Task to complete: Please copy all the records below word for word, and leave the pictures out of your copy.

(Chart tasks with short answers)
○ ○ ○ ○
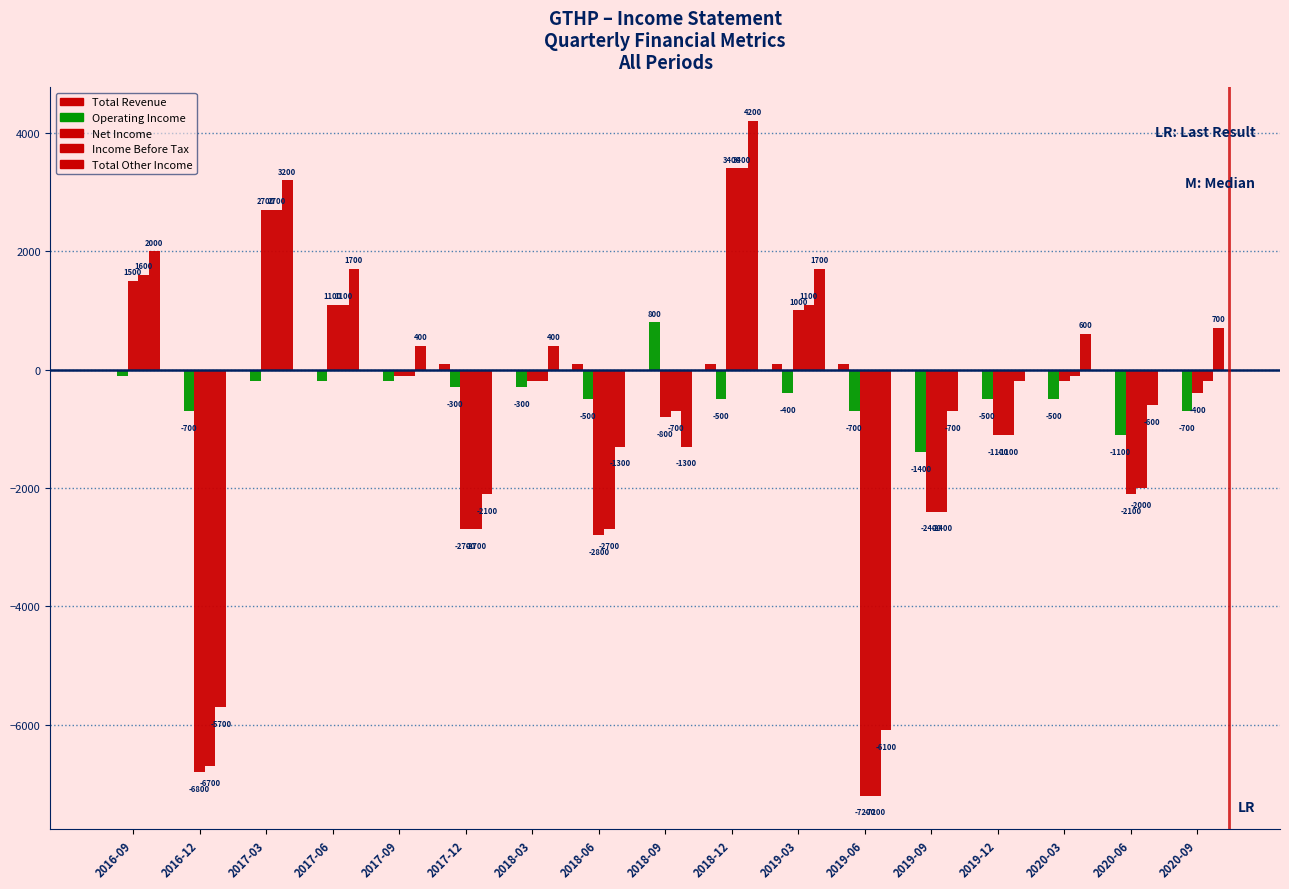

Count the number of data series in this chart.

5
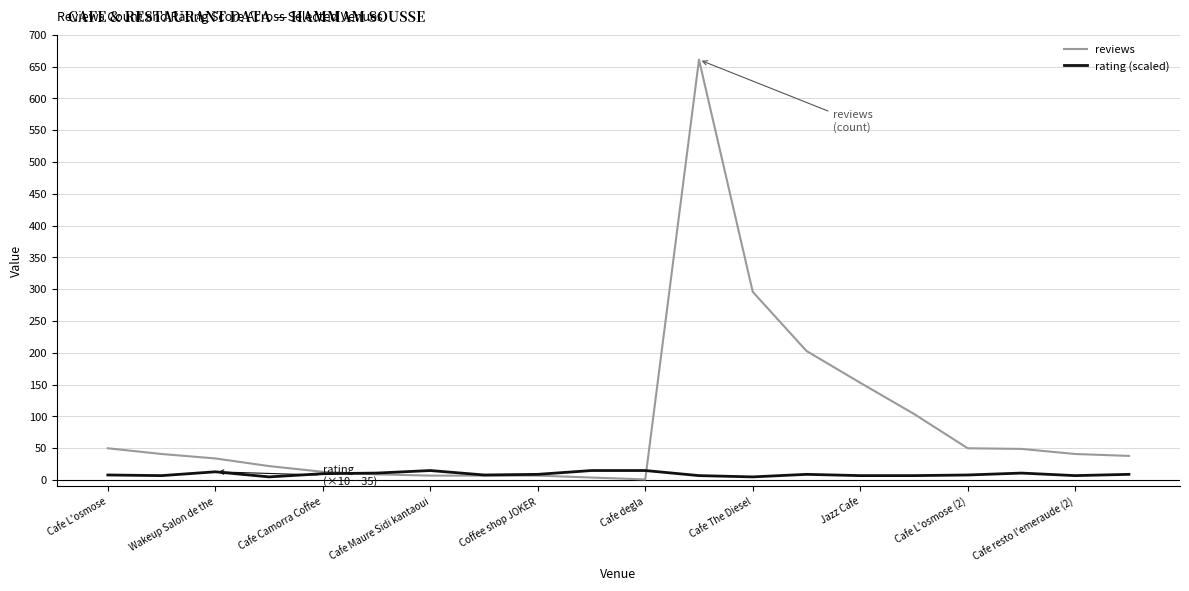

List the series in order of their overall mean, highest first.

reviews, rating (scaled)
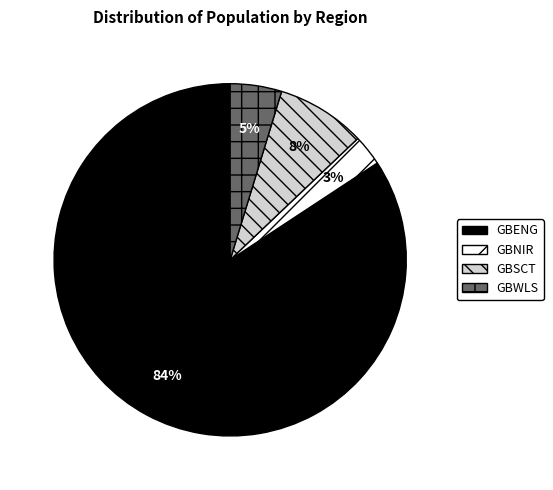

Do GBSCT and GBENG together represent more than half of the pie?

Yes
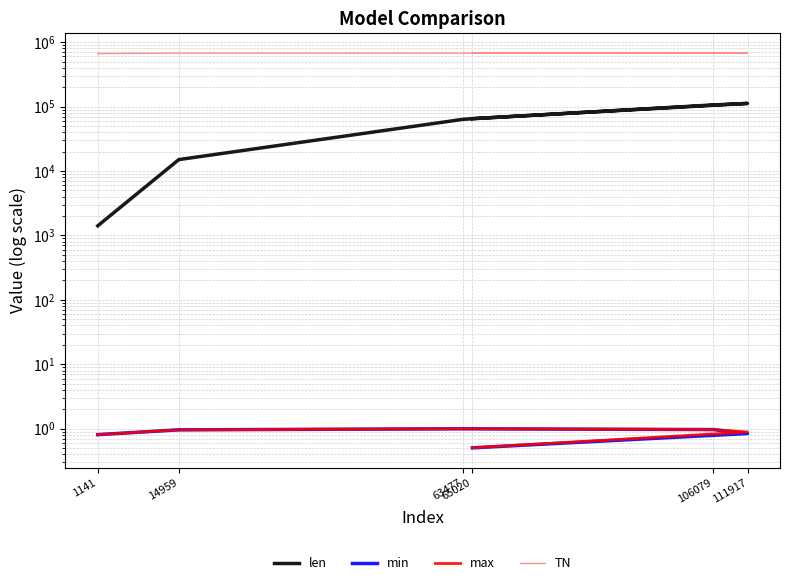

How many data points in len are less than 65021?

3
○ ○ ○ ○
Written answer:
Count the number of data series in this chart.

5

List the series in order of their overall mean, highest first.

reviews, rating (scaled)

Do GBSCT and GBENG together represent more than half of the pie?

Yes

How many data points in len are less than 65021?

3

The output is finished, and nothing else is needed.